In queries like “flights California to Maine”, the function word “to” is vital to the meaning of the search; you’re trying to get from California to Maine. In cases like these, the function word is not removed.
There’s some speculation in the digital community about Google’s ability to accurately decide when a function word is or isn’t relevant to the meaning of a phrase, but that’s going to be a wait-and-see experiment.
Google, on the other hand, is much more optimistic about the update.
According to Google, the change in exact match is great news for businesses because it improves the likelihood of connecting your ads to the right customers.
Initial tests of the new exact match suggest advertisers could experience up to a 3 percent increase in exact match clicks on average while maintaining comparable clickthrough and conversion rates, reports Google.
Beyond the potential for capturing more clicks (and therefore more leads), the update simultaneously creates more and less work for the PPC wizard who is hopefully helping you with your Adwords campaigns.
With exact match now including more close variants, building Adwords campaigns becomes more efficient because it’s no longer necessary to create such an exhaustive exact match list of keywords, keyword phrases and concatenations.

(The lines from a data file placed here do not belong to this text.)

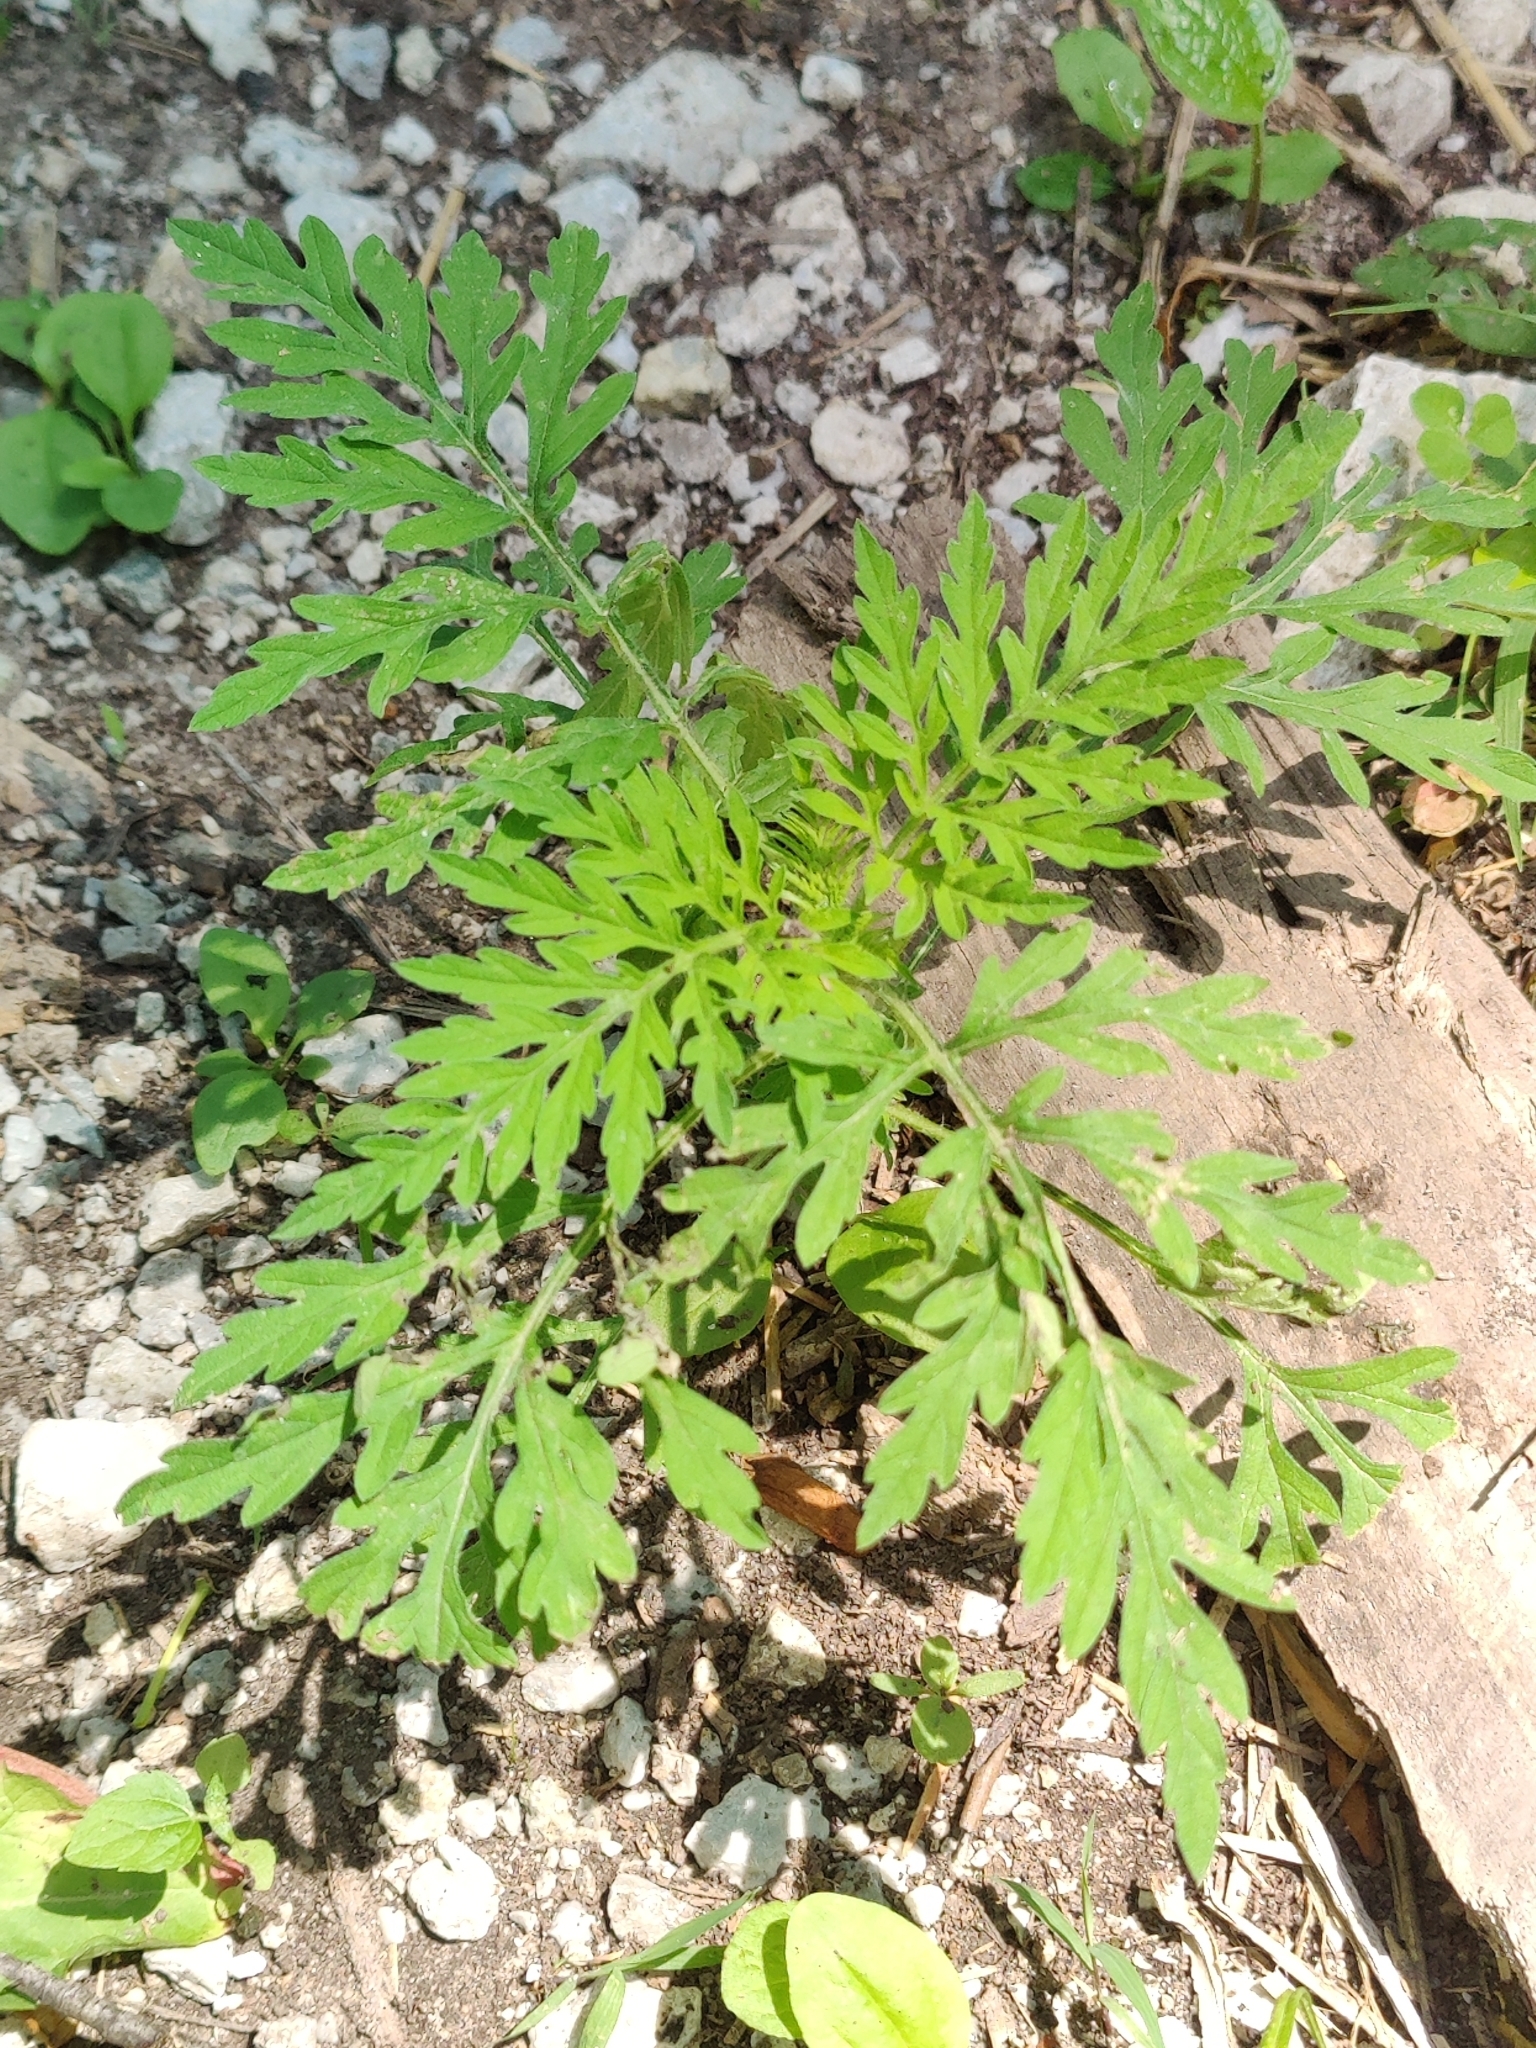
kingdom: Plantae
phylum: Tracheophyta
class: Magnoliopsida
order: Asterales
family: Asteraceae
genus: Ambrosia
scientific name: Ambrosia artemisiifolia
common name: Annual ragweed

For example, your ad might have included exact match keywords containing: moving truck service, moving service, moving services, moving trucks. Now, these keywords can be reduced to just one, moving truck service, and accomplish the same results.
But don’t let this fool you into thinking the job has become easier.
With a larger pool of relatives matching back to your ad keyword, it’s critical for advertisers to scrutinize search query reports to ensure ad dollars aren’t being wasted or opportunities missed. Search query reports show which queries trigger your ad. By examining the report, advertisers can make strategic decisions to optimize the campaign based on the types of inquiries triggering the ad.
In addition to optimizing keywords for an ad, it’s also necessary to include negative keywords. These are keywords or phrases people might use in a search that are irrelevant to your ad, but might trigger your ad. Recall the earlier example when I was searching for a truck to rent. Your moving company has moving trucks, but renting trucks is not one of your services. To prevent searchers like me from clicking your ads and wasting your dollars, you would include truck rental as a negative keyword to your campaign.
Again, careful examination of the search query reports helps advertisers weed out the bad traffic and attract qualified leads.